After attending the CIPD’s Festival of Work online conference on 10 to 12 June, Emily Allen, MOL CIPD Product Manager, gave her thoughts on this interesting new format and how this may impact future conferences.
Last week I attended the CIPD’s Festival of Work (FOW), like everyone else over the past few months, I have done my first ’online’ versions of lots of things – quiz’s, book club, trustee meetings, even karaoke. But this was my first time attending a fully online conference.
At MOL all our learners are currently on our fully online version of our programmes to support social distancing, and we are so pleased to hear the feedback from our learners which has shown that this transition has worked really well. More and more things are going online now, and people who wouldn’t have considered socialising, meeting or learning online are now seeing the benefits.
Despite being an ambassador for online training, I was sceptical about an online conference. However, I didn’t need to be. I was really impressed. The foyer was created as if you were at the real entrance to the festival, and you could click into the different rooms. The conference talks were really slick too. Except for one of the talks where there was a technical hitch, it was a brilliant experience.

**Dataset extract**.

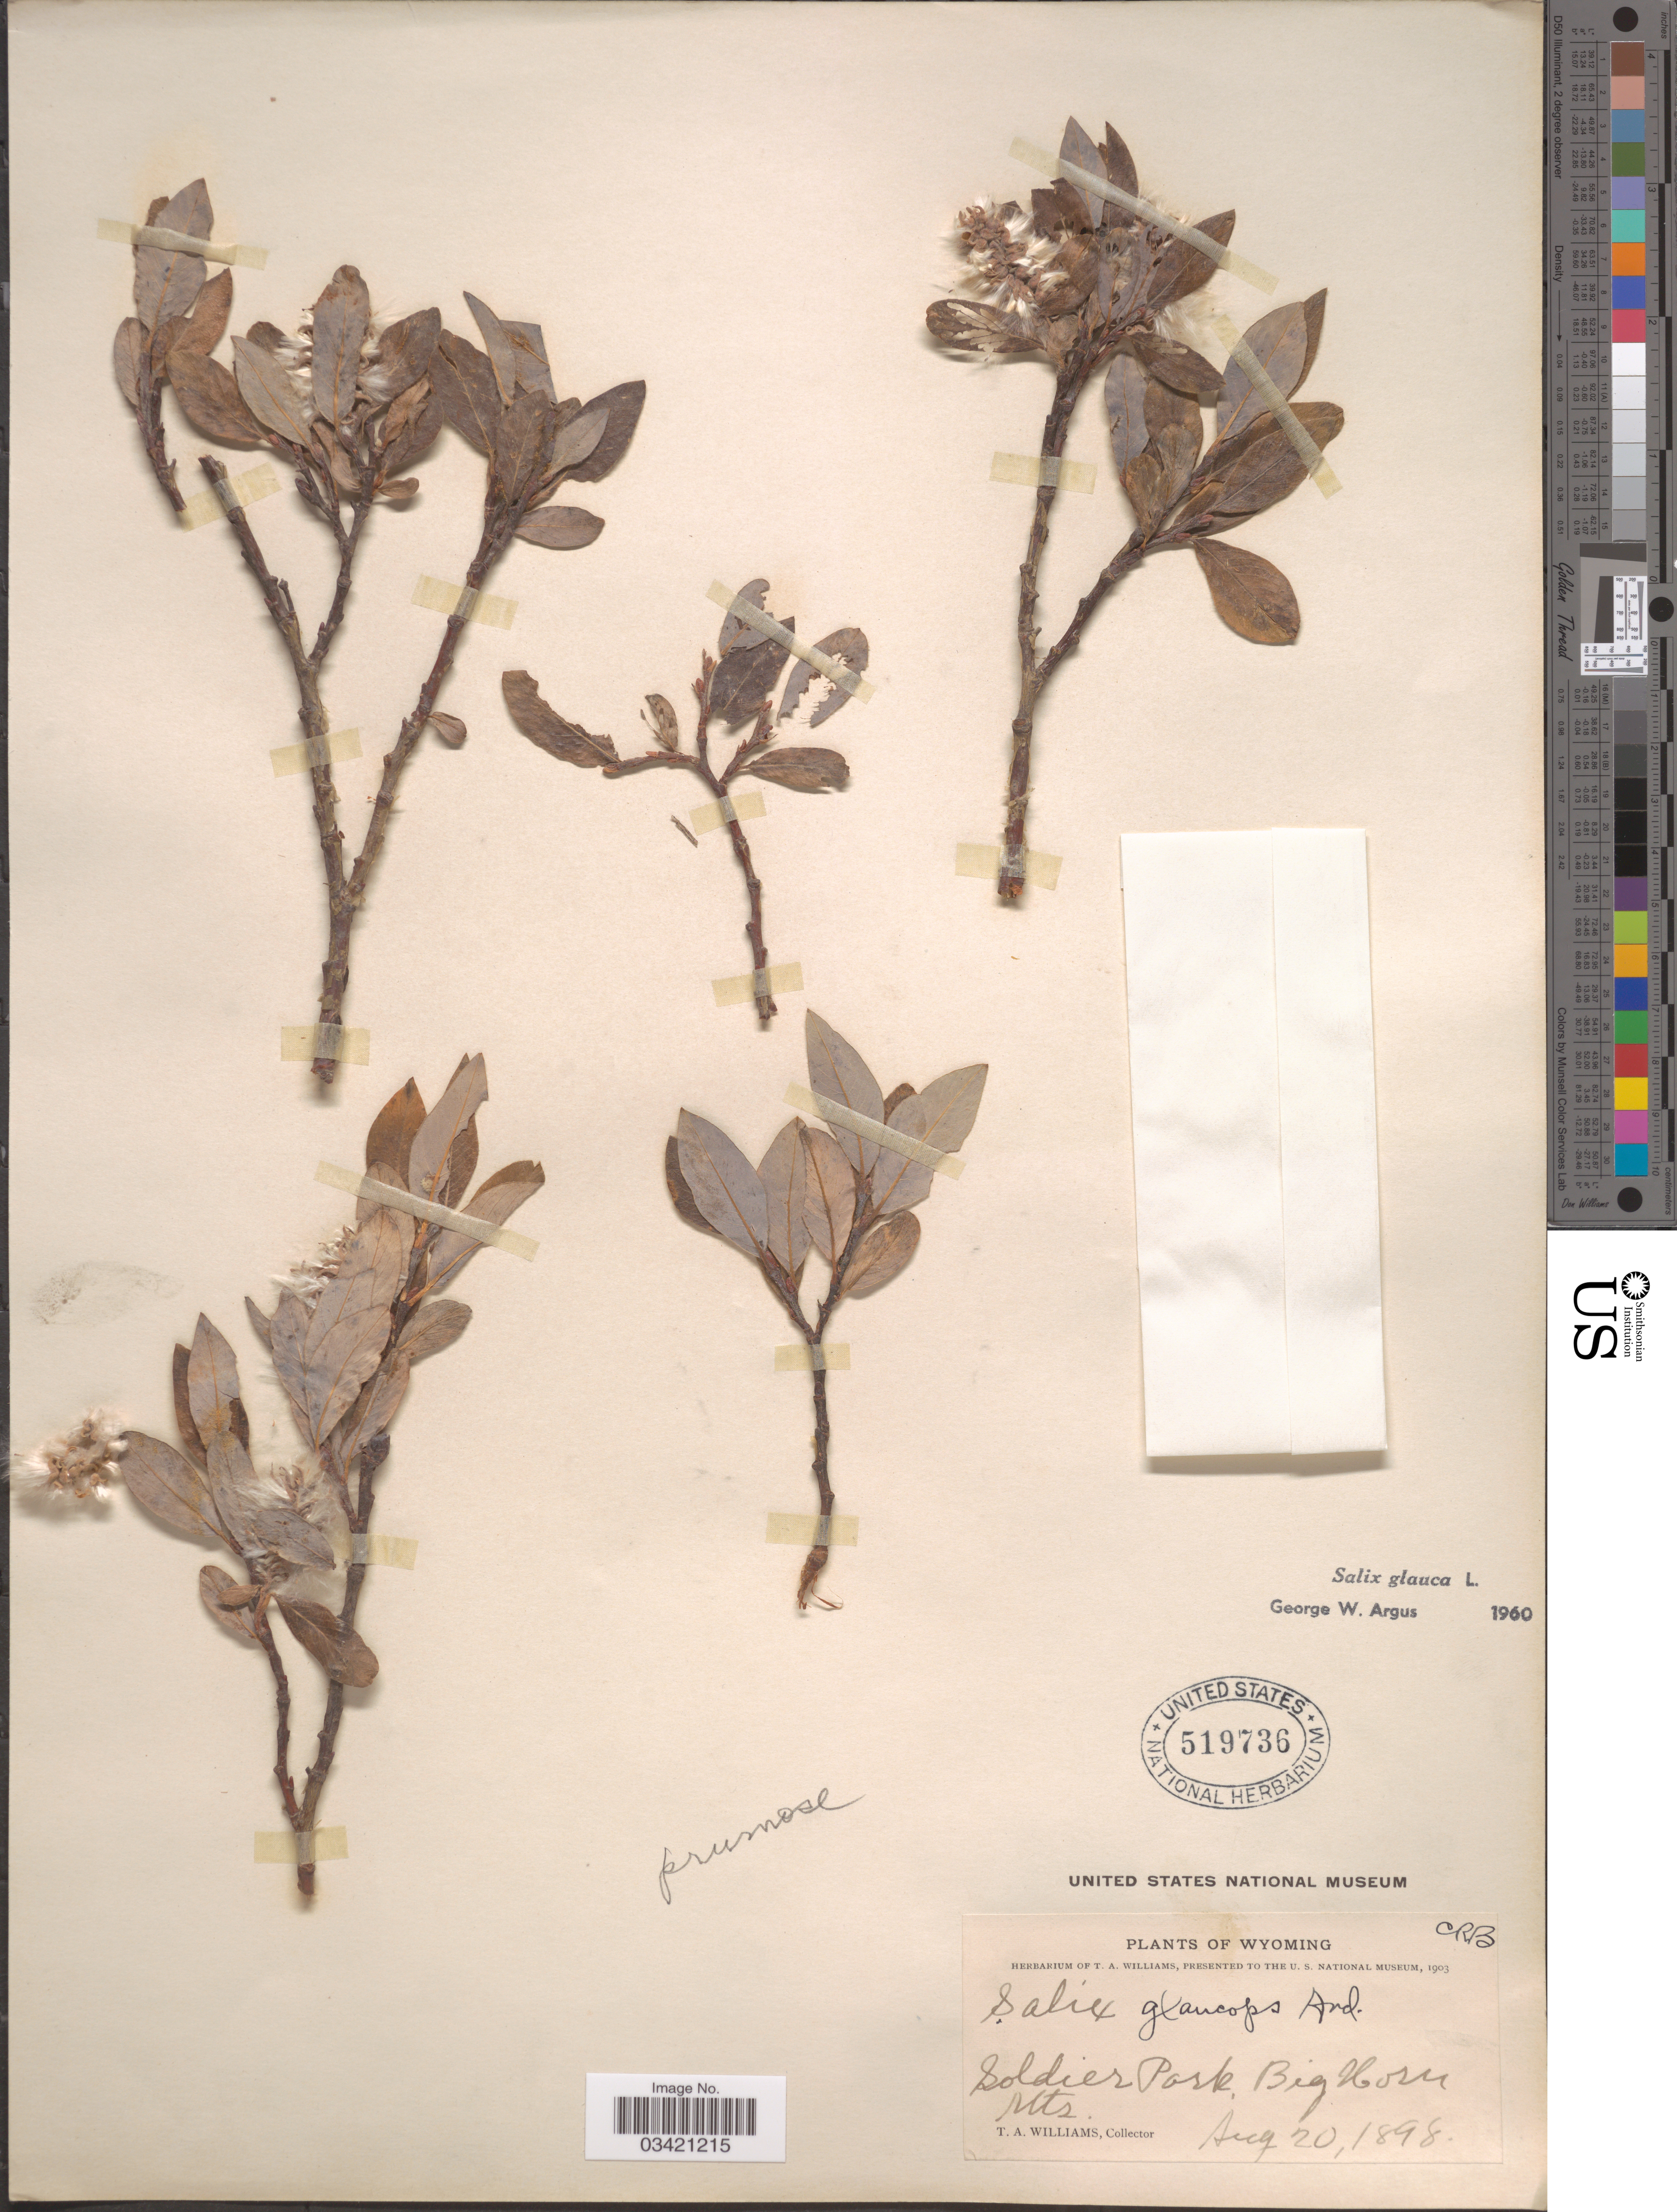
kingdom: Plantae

**Directive 1**. According to the Festival of Work post, on which dates did the online conference run?
**Directive 2**. Print the Festival of Work post from "After attending the" to "fully online conference.".
The data has no connection to the Festival of Work post.

**Response 1**. It ran from 10 to 12 June.

**Response 2**.
After attending the CIPD’s Festival of Work online conference on 10 to 12 June, Emily Allen, MOL CIPD Product Manager, gave her thoughts on this interesting new format and how this may impact future conferences.
Last week I attended the CIPD’s Festival of Work (FOW), like everyone else over the past few months, I have done my first ’online’ versions of lots of things – quiz’s, book club, trustee meetings, even karaoke. But this was my first time attending a fully online conference.